Seselj, leader of the Serbian Radical Party, is on trial at the war crimes tribunal in The Hague for crimes against humanity including persecution, extermination, murder and torture carried out in Croatia, Bosnia and northern Serbia between 1991 and 1993.



The prosecution filed its motion for Judge Harhoff’s disqualification based on the fact that he was a member of a human rights group which interviewed a certain Isak Gashi in 1993, as part of its own investigation into atrocities in the Balkans. Gashi has now been called upon by the prosecution to testify in the case.



According to the counsel for the prosecution, Christine Dahl, due to his activities back in 1993, Judge Harhoff had been “involved in the investigation” and “the independence of the judiciary [was] at stake”.



Dahl also explained that she was not so much concerned about bias as the fact that “justice must be done and be seen to be done”.



The defendant immediately opposed the motion, claiming that the prosecution was trying to delay the trial in order to gain time to make preparations.



“For almost five years I have been waiting for this trial and the prosecution is not ready. I have waited for too long and do not want to wait any longer,” Seselj told the court.



He further argued that, rather than an actual judicial body, the group Judge Harhoff had been working for, the Danish Helsinki Committee, was a non-governmental organisation carrying out political surveys.

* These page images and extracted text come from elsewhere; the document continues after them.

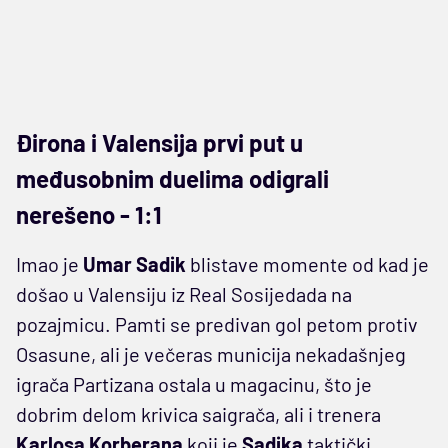
Đirona i Valensija prvi put u
međusobnim duelima odigrali
nerešeno - 1:1
Imao je
Umar Sadik
blistave momente od kad je
došao u Valensiju iz Real Sosijedada na
pozajmicu. Pamti se predivan gol petom protiv
Osasune, ali je večeras municija nekadašnjeg
igrača Partizana ostala u magacinu, što je
dobrim delom krivica saigrača, ali i trenera
Karlosa Korberana
koji je
Sadika
taktički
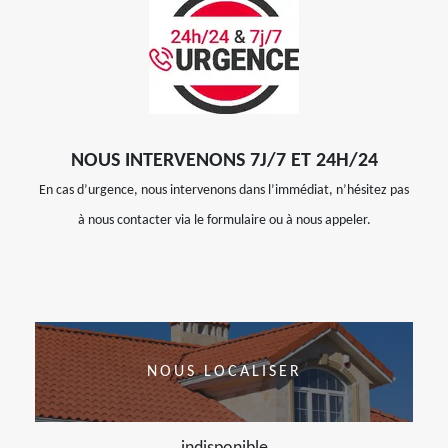
NOUS INTERVENONS 7J/7 ET 24H/24
En cas d’urgence, nous intervenons dans l’immédiat, n’hésitez pas
à nous contacter via le formulaire ou à nous appeler.
NOUS LOCALISER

Gashi is a former member of the Yugoslav rowing team and was a refugee in Denmark when he spoke to the committee. He has already given evidence at the tribunal’s trials of Dusko Tadic, Slobodan Milosevic and Momcilo Krajisnik.



He has previously made it known that he does not believe his “Danish statement” is an accurate record of what he told the Danish Helsinki Committee.



In response to the prosecution’s motion, tribunal president Fausto Pocar appointed a three-member panel to consider Judge Harhoff’s position. The panel will rule whether the judge’s previous contact with Gashi is likely to compromise his independence and impartiality in the case.



If the prosecution’s motion is upheld by the panel, whose ruling cannot be appealed, then Pocar will appoint another judge to hear the remainder of the case.



Simon Jennings is an IWPR reporter in The Hague.